The crisis was due to an unprecedented energy shortage. Cuba lost between 25,000 and 35,000 daily barrels of Venezuelan oil, Mexico suspended its shipments on January 9, 2026, due to potential U.S. sanctions, and the Russian supply was insufficient, with only 100,000 tons of crude donated arriving on March 31, covering one-third of the monthly demand.
Nationally, out of a fleet of 558 interprovincial buses, only 219 were operational in December 2025, less than 40% of the total capacity.
In Matanzas, the situation was equally critical: out of 129 buses available, only 63 were operational in September 2025, barely 48.8%.
Bernal Villena also reported that daily bus service between Matanzas and Havana will resume from the Railway Terminal, for which improvements are being made to the facility: water supply, access road, and street lighting.
The transfer of interprovincial services to that station — known as "La Jaiba" — is due, according to the director, to "serious misconduct reported in the passenger service facilities near the interprovincial bus terminal and the lack of conditions to serve travelers and for the work of the ticket agents."
Meanwhile, the original bus terminal in the Pueblo Nuevo neighborhood remains unrepaired due to the economic conditions the country is facing, which has prompted frequent complaints from the residents.
Citizens are reporting the remoteness of the Train Station where interprovincial services are now located, as well as the lack of facilities and safety at that location.

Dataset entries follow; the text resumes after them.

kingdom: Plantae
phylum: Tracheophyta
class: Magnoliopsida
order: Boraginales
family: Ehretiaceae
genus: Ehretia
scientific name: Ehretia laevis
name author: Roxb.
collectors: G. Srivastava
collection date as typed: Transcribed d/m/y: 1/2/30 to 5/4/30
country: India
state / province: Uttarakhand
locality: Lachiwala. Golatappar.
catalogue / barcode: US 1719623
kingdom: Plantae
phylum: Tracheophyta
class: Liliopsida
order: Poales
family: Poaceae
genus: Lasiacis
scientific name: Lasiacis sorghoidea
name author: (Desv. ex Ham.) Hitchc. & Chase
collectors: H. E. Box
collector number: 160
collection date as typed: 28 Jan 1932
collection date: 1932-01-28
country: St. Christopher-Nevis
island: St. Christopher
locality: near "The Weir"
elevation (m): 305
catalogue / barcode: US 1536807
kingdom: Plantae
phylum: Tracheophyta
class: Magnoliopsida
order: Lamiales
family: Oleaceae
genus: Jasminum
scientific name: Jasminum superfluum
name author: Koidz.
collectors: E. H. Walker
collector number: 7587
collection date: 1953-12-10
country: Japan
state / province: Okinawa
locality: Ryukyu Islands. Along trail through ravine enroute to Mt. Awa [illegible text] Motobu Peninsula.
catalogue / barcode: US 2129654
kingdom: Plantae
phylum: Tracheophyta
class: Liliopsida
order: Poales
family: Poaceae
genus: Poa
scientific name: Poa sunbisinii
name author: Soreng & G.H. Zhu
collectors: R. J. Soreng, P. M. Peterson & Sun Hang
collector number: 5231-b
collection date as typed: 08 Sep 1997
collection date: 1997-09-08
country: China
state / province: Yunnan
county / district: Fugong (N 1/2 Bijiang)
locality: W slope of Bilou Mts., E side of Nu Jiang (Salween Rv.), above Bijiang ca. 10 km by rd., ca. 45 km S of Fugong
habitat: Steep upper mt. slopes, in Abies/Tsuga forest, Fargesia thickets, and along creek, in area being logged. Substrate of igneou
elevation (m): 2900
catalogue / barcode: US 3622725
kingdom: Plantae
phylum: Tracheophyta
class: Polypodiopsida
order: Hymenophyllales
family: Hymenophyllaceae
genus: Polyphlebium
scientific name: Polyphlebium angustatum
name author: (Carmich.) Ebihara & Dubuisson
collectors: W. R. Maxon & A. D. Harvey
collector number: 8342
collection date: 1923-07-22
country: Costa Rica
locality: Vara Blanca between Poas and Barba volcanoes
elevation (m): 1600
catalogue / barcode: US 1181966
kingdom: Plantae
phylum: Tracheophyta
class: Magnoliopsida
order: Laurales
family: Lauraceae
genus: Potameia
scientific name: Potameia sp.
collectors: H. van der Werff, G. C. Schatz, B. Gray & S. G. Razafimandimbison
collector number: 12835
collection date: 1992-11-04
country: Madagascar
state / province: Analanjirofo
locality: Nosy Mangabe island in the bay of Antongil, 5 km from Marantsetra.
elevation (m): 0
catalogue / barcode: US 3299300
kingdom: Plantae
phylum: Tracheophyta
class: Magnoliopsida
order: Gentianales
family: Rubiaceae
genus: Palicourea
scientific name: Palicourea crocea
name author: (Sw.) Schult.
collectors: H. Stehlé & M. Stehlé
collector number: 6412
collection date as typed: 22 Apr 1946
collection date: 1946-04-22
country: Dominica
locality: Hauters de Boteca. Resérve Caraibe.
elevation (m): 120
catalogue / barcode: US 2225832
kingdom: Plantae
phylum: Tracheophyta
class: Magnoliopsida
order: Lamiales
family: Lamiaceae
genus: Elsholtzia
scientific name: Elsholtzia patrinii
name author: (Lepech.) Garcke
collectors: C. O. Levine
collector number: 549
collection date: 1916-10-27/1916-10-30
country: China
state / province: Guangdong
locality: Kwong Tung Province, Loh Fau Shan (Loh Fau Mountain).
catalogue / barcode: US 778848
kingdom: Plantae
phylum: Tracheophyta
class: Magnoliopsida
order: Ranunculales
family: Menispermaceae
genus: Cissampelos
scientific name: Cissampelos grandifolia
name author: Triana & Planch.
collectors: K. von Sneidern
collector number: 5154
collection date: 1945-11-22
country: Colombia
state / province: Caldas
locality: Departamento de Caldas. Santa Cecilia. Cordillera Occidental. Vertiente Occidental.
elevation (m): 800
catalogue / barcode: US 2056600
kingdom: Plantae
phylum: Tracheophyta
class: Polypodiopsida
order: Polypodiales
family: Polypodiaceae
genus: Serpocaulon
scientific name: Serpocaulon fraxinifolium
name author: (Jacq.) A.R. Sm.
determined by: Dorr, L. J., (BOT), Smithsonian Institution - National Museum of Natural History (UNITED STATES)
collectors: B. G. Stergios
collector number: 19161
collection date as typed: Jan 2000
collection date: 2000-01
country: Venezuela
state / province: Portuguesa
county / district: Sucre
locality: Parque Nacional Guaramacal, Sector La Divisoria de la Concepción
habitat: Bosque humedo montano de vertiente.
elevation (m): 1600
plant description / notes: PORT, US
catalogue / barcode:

The problem is not exclusive to Matanzas. In February 2026, Granma, Las Tunas, Camagüey, and Holguín suspended their interprovincial services due to the same fuel crisis, leaving thousands of passengers stranded at terminals across the country.
Bernal Villena stated that "they continue to assess the situation and search for locations to bring the service closer to the population," a sign that a definitive solution to the transportation collapse in Matanzas remains without a specific timeline.